The above two Multivariate heatmaps show that Predicted Highly Risky Loans with a high enough borrower rate have a greater tendency
of a not paying up on the loan borrowed while those who have a low borrower rate and little to medium risk involved proved to be faithful loan payers

### Talk about some of the relationships you observed in this part of the investigation. Were there features that strengthened each other in terms of looking at your feature(s) of interest?
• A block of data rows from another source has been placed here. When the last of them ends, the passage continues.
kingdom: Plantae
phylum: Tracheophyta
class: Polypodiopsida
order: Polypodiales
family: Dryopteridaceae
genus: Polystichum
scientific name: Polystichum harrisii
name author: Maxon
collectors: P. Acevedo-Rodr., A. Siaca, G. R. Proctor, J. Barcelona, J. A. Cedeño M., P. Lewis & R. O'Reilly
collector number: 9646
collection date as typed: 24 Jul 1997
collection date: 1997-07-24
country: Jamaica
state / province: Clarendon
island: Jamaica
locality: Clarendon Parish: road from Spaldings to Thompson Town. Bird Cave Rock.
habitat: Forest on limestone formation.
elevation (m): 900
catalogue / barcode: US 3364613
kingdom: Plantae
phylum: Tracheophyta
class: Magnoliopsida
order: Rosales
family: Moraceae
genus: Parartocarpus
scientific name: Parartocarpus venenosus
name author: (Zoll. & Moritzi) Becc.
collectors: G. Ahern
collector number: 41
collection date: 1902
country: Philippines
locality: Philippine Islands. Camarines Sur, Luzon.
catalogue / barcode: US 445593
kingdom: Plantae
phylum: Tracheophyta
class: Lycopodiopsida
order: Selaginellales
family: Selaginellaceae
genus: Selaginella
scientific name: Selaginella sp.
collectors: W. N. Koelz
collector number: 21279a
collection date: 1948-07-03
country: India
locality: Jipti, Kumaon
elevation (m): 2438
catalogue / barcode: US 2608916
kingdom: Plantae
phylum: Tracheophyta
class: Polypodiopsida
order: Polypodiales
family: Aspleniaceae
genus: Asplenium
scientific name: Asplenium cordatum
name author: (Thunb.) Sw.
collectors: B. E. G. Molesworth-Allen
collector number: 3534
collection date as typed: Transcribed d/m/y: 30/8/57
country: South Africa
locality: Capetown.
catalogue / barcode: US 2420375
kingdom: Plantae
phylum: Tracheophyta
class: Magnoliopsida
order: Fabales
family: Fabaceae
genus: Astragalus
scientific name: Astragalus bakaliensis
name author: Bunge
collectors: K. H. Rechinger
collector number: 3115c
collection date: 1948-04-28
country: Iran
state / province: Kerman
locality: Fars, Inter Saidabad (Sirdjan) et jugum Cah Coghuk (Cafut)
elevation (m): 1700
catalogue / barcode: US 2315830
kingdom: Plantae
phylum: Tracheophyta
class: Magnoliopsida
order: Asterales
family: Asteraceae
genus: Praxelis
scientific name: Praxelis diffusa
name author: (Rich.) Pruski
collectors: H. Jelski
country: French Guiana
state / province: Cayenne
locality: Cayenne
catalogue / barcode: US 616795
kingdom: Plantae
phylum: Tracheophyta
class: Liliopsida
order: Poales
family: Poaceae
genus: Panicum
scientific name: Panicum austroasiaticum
> Low borrower's rate account for loan statuses with minimum risk while high borrower rates account for investment with higher risk involved

### Were there any interesting or surprising interactions between features?

> Higher mean borrower rates accounted for loan payment statutes which are either defaulting or defaulted, with values increasing across the trend of risk increasing risk involved

## Conclusions
> In exploring and visualizing of this data it was discovered that the working middle class are major applicants of Prosper Loans usually with working experience of not more than 15 years. The major driver for applying for these loans are debt consolidations, unstated reasons, home improvements and finally business related. Prosper has a system of rating each loan application it receives, and it generally consists of intermediate risk investments. Loan applications with $5K as monthly income have a higher tendency of paying up their borrowed loans.
Futher insights reveal that borrower rate is a major determinant of both Loan Status and Prosper rating. The lower the rate the more likely the loan will be paid and in due time, in likewise manner the a lower risk score will be assigned, the converse also is very much true.